> WORK REQUIRED
From the first line to the last, repeat the data exactly but leave out the pictures.

Excerpts from a dataset:
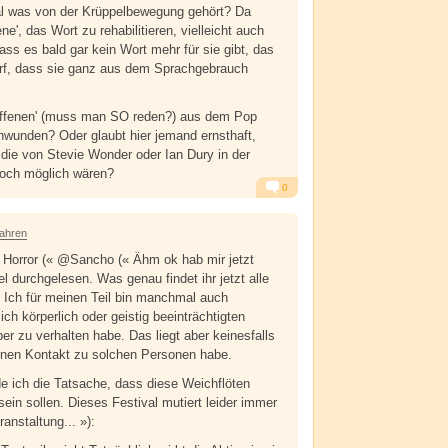
l was von der Krüppelbewegung gehört? Da
ne', das Wort zu rehabilitieren, vielleicht auch
dass es bald gar kein Wort mehr für sie gibt, das
f, dass sie ganz aus dem Sprachgebrauch
roffenen' (muss man SO reden?) aus dem Pop
chwunden? Oder glaubt hier jemand ernsthaft,
 die von Stevie Wonder oder Ian Dury in der
och möglich wären?
0
Alarm
Antworten
Jahren
orror (« @Sancho (« Ähm ok hab mir jetzt
l durchgelesen. Was genau findet ihr jetzt alle
 Ich für meinen Teil bin manchmal auch
ich körperlich oder geistig beeinträchtigten
 zu verhalten habe. Das liegt aber keinesfalls
inen Kontakt zu solchen Personen habe.
de ich die Tatsache, dass diese Weichflöten
ein sollen. Dieses Festival mutiert leider immer
anstaltung... »):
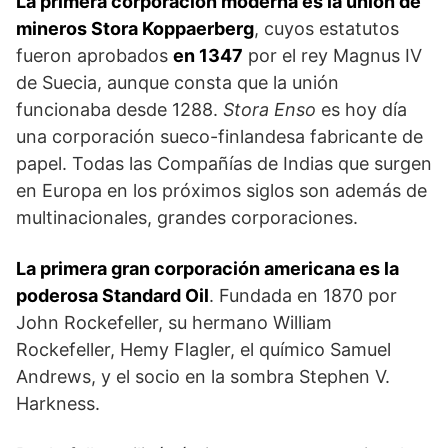
La primera corporación moderna es la unión de
mineros Stora Koppaerberg
, cuyos estatutos
fueron aprobados
en 1347
por el rey Magnus IV
de Suecia, aunque consta que la unión
funcionaba desde 1288.
Stora Enso
es hoy día
una corporación sueco-finlandesa fabricante de
papel. Todas las Compañías de Indias que surgen
en Europa en los próximos siglos son además de
multinacionales, grandes corporaciones.
La primera gran corporación americana es la
poderosa Standard Oil
. Fundada en 1870 por
John Rockefeller, su hermano William
Rockefeller, Hemy Flagler, el químico Samuel
Andrews, y el socio en la sombra Stephen V.
Harkness.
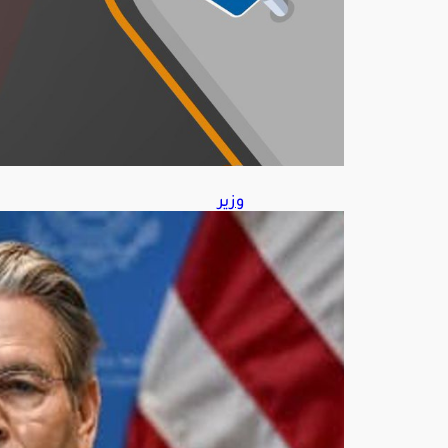
7,
202
6
وزير
الخز
انة
الأم
ريك
ي
يتو
قع
اتفا
قًا
قريبً
ا
مع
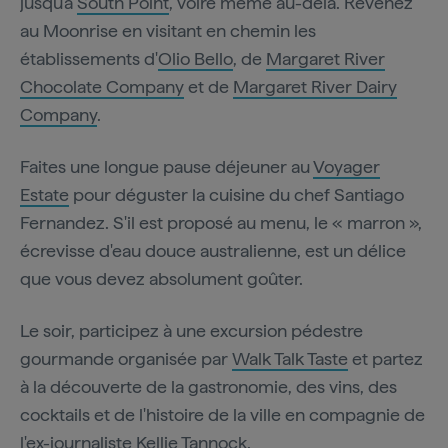
jusqu'à
South Point
, voire même au-delà. Revenez
au Moonrise en visitant en chemin les
établissements d'
Olio Bello
, de
Margaret River
Chocolate Company
et de
Margaret River Dairy
Company
.
Faites une longue pause déjeuner au
Voyager
Estate
pour déguster la cuisine du chef Santiago
Fernandez. S'il est proposé au menu, le « marron »,
écrevisse d'eau douce australienne, est un délice
que vous devez absolument goûter.
Le soir, participez à une excursion pédestre
gourmande organisée par
Walk Talk Taste
et partez
à la découverte de la gastronomie, des vins, des
cocktails et de l'histoire de la ville en compagnie de
l'ex-journaliste Kellie Tannock.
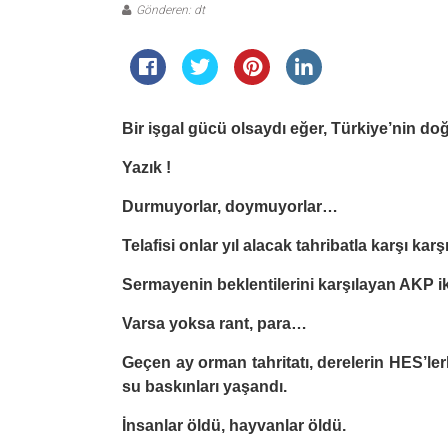
Gönderen: dt
Bir işgal gücü olsaydı eğer, Türkiye’nin doğ
Yazık !
Durmuyorlar, doymuyorlar…
Telafisi onlar yıl alacak tahribatla karşı karş
Sermayenin beklentilerini karşılayan AKP i
Varsa yoksa rant, para…
Geçen ay orman tahritatı, derelerin HES’le
su baskınları yaşandı.
İnsanlar öldü, hayvanlar öldü.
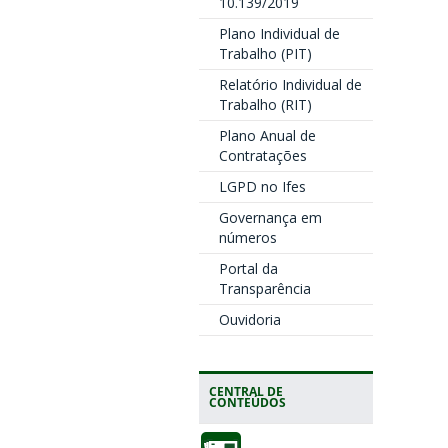
10.139/2019
Plano Individual de
Trabalho (PIT)
Relatório Individual de
Trabalho (RIT)
Plano Anual de
Contratações
LGPD no Ifes
Governança em
números
Portal da
Transparência
Ouvidoria
CENTRAL DE
CONTEÚDOS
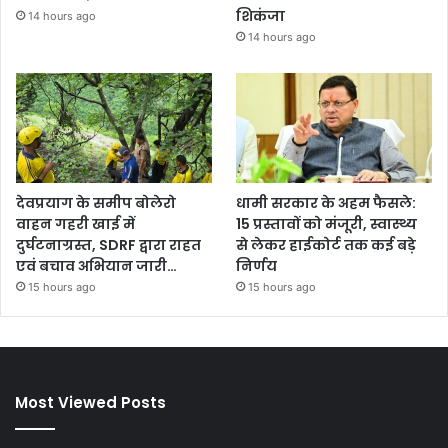
शिकंजा
14 hours ago
14 hours ago
देवप्रयाग के समीप बोलेरो
धामी सरकार के अहम फैसले:
वाहन गहरी खाई में
15 प्रस्तावों को मंजूरी, स्वास्थ्य
दुर्घटनाग्रस्त, SDRF द्वारा राहत
से लेकर हाईकोर्ट तक कई बड़े
एवं बचाव अभियान जारी…
निर्णय
15 hours ago
15 hours ago
Most Viewed Posts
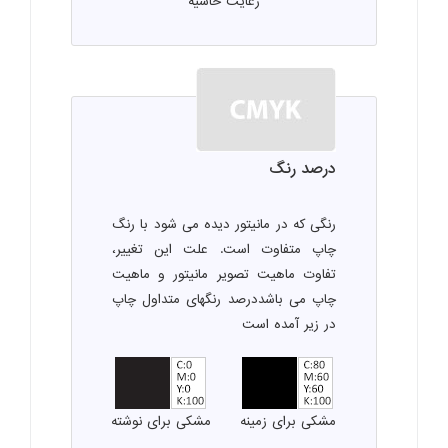
رعایت حاشیه
درصد رنگ
رنگی که در مانیتور دیده می شود با رنگ
چاپ متفاوت است. علت این تغییر،
تفاوت ماهیت تصویر مانیتور و ماهیت
چاپ می باشددرصد رنگهای متداول چاپ
در زیر آمده است
مشکی برای زمینه
مشکی برای نوشته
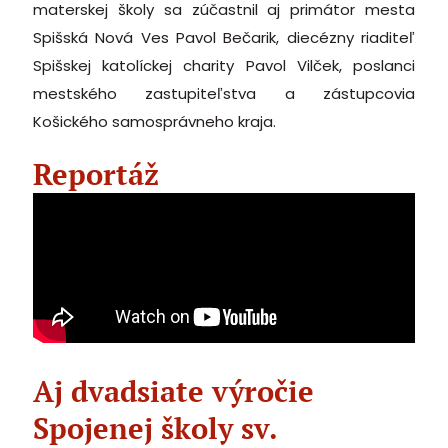
materskej školy sa zúčastnil aj primátor mesta
Spišská Nová Ves Pavol Bečarik, diecézny riaditeľ
Spišskej katolíckej charity Pavol Vilček, poslanci
mestského zastupiteľstva a zástupcovia
Košického samosprávneho kraja.
Reportáž
Aj dvadsiate výročie
Spojenej školy sv.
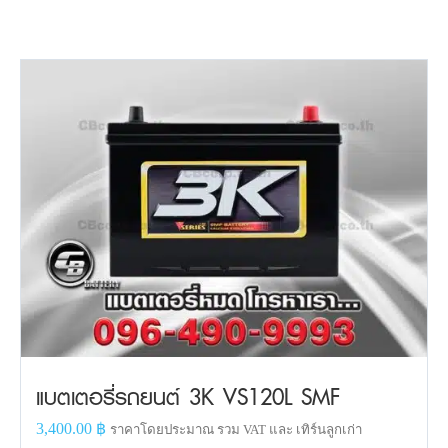
แบตเตอรี่รถยนต์ 3K VS120L SMF
3,400.00
฿
ราคาโดยประมาณ รวม VAT และ เทิร์นลูกเก่า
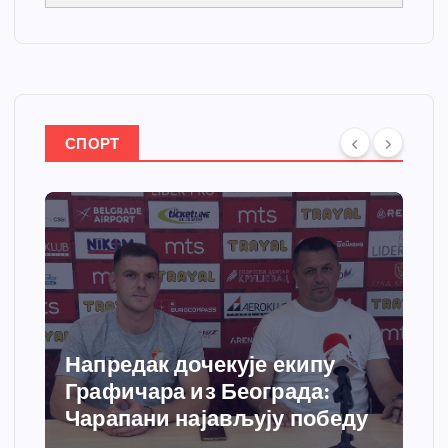
СПОРТ
Спортски центар “Ћићевац”
добија савремени систем
грејања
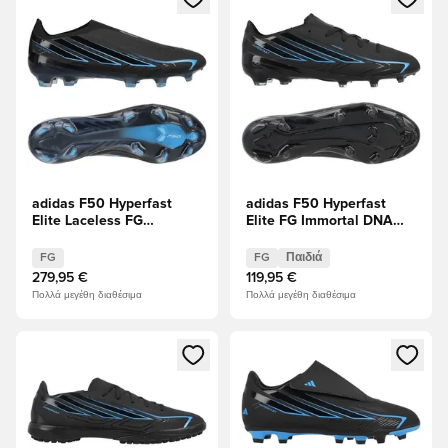
adidas F50 Hyperfast
adidas F50 Hyperfast
Elite Laceless FG
Elite FG Immortal DNA
Immortal DNA
Παιδιά
FG
FG
Παιδιά
279,95 €
119,95 €
Πολλά μεγέθη διαθέσιμα
Πολλά μεγέθη διαθέσιμα
Ανοίγει ένα Modal για να συνδεθείτε ή να εγγραφείτε ως μέλ
Ανοίγει ένα Modal για να συνδ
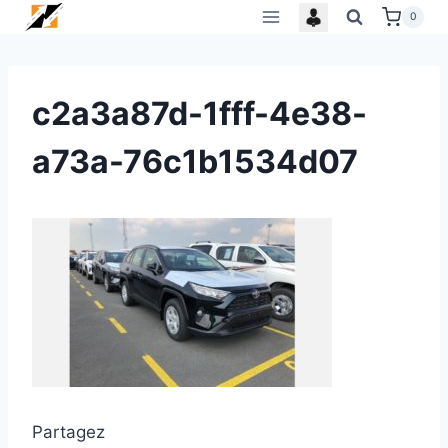
Skip
0
to
content
c2a3a87d-1fff-4e38-
a73a-76c1b1534d07
Partagez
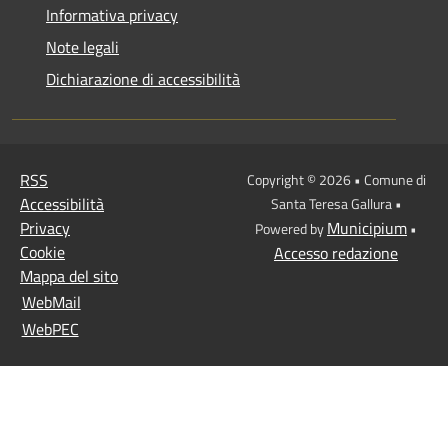
Informativa privacy
Note legali
Dichiarazione di accessibilità
RSS
Copyright © 2026 • Comune di
Accessibilità
Santa Teresa Gallura •
Privacy
Municipium
Powered by
•
Cookie
Accesso redazione
Mappa del sito
WebMail
WebPEC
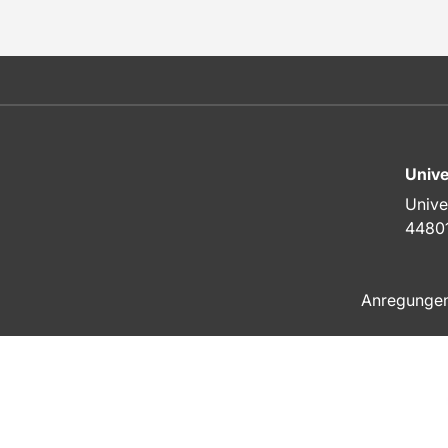
Unive
Unive
4480
Anregunge
Zum Seitenanfang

> FINAL ANSWER
l was von der Krüppelbewegung gehört? Da
ne', das Wort zu rehabilitieren, vielleicht auch
dass es bald gar kein Wort mehr für sie gibt, das
f, dass sie ganz aus dem Sprachgebrauch
roffenen' (muss man SO reden?) aus dem Pop
chwunden? Oder glaubt hier jemand ernsthaft,
 die von Stevie Wonder oder Ian Dury in der
och möglich wären?
0
Alarm
Antworten
Jahren
orror (« @Sancho (« Ähm ok hab mir jetzt
l durchgelesen. Was genau findet ihr jetzt alle
 Ich für meinen Teil bin manchmal auch
ich körperlich oder geistig beeinträchtigten
 zu verhalten habe. Das liegt aber keinesfalls
inen Kontakt zu solchen Personen habe.
de ich die Tatsache, dass diese Weichflöten
ein sollen. Dieses Festival mutiert leider immer
anstaltung... »):
La primera corporación moderna es la unión de
mineros Stora Koppaerberg
, cuyos estatutos
fueron aprobados
en 1347
por el rey Magnus IV
de Suecia, aunque consta que la unión
funcionaba desde 1288.
Stora Enso
es hoy día
una corporación sueco-finlandesa fabricante de
papel. Todas las Compañías de Indias que surgen
en Europa en los próximos siglos son además de
multinacionales, grandes corporaciones.
La primera gran corporación americana es la
poderosa Standard Oil
. Fundada en 1870 por
John Rockefeller, su hermano William
Rockefeller, Hemy Flagler, el químico Samuel
Andrews, y el socio en la sombra Stephen V.
Harkness.
7,
202
6
وزير
الخز
انة
الأم
ريك
ي
يتو
قع
اتفا
قًا
قريبً
ا
مع
jusqu'à
South Point
, voire même au-delà. Revenez
au Moonrise en visitant en chemin les
établissements d'
Olio Bello
, de
Margaret River
Chocolate Company
et de
Margaret River Dairy
Company
.
Faites une longue pause déjeuner au
Voyager
Estate
pour déguster la cuisine du chef Santiago
Fernandez. S'il est proposé au menu, le « marron »,
écrevisse d'eau douce australienne, est un délice
que vous devez absolument goûter.
Le soir, participez à une excursion pédestre
gourmande organisée par
Walk Talk Taste
et partez
à la découverte de la gastronomie, des vins, des
cocktails et de l'histoire de la ville en compagnie de
l'ex-journaliste Kellie Tannock.
Gönderen: dt
Bir işgal gücü olsaydı eğer, Türkiye’nin doğ
Yazık !
Durmuyorlar, doymuyorlar…
Telafisi onlar yıl alacak tahribatla karşı karş
Sermayenin beklentilerini karşılayan AKP i
Varsa yoksa rant, para…
Geçen ay orman tahritatı, derelerin HES’le
su baskınları yaşandı.
İnsanlar öldü, hayvanlar öldü.
10.139/2019
Plano Individual de
Trabalho (PIT)
Relatório Individual de
Trabalho (RIT)
Plano Anual de
Contratações
LGPD no Ifes
Governança em
números
Portal da
Transparência
Ouvidoria
CENTRAL DE
CONTEÚDOS
शिकंजा
14 hours ago
14 hours ago
देवप्रयाग के समीप बोलेरो
धामी सरकार के अहम फैसले:
वाहन गहरी खाई में
15 प्रस्तावों को मंजूरी, स्वास्थ्य
दुर्घटनाग्रस्त, SDRF द्वारा राहत
से लेकर हाईकोर्ट तक कई बड़े
एवं बचाव अभियान जारी…
निर्णय
15 hours ago
15 hours ago
Most Viewed Posts
رعایت حاشیه
درصد رنگ
رنگی که در مانیتور دیده می شود با رنگ
چاپ متفاوت است. علت این تغییر،
تفاوت ماهیت تصویر مانیتور و ماهیت
چاپ می باشددرصد رنگهای متداول چاپ
در زیر آمده است
مشکی برای زمینه
مشکی برای نوشته
materskej školy sa zúčastnil aj primátor mesta
Spišská Nová Ves Pavol Bečarik, diecézny riaditeľ
Spišskej katolíckej charity Pavol Vilček, poslanci
mestského zastupiteľstva a zástupcovia
Košického samosprávneho kraja.
Reportáž
Aj dvadsiate výročie
Spojenej školy sv.
แบตเตอรี่รถยนต์ 3K VS120L SMF
3,400.00
฿
ราคาโดยประมาณ รวม VAT และ เทิร์นลูกเก่า
СПОРТ
Спортски центар “Ћићевац”
добија савремени систем
грејања
adidas F50 Hyperfast
adidas F50 Hyperfast
Elite Laceless FG
Elite FG Immortal DNA
Immortal DNA
Παιδιά
FG
FG
Παιδιά
279,95 €
119,95 €
Πολλά μεγέθη διαθέσιμα
Πολλά μεγέθη διαθέσιμα
Ανοίγει ένα Modal για να συνδεθείτε ή να εγγραφείτε ως μέλ
Ανοίγει ένα Modal για να συνδ
Skip
0
to
content
c2a3a87d-1fff-4e38-
a73a-76c1b1534d07
Partagez
Informativa privacy
Note legali
Dichiarazione di accessibilità
RSS
Copyright © 2026 • Comune di
Accessibilità
Santa Teresa Gallura •
Privacy
Municipium
Powered by
•
Cookie
Accesso redazione
Mappa del sito
WebMail
WebPEC
Unive
Unive
4480
Anregunge
Zum Seitenanfang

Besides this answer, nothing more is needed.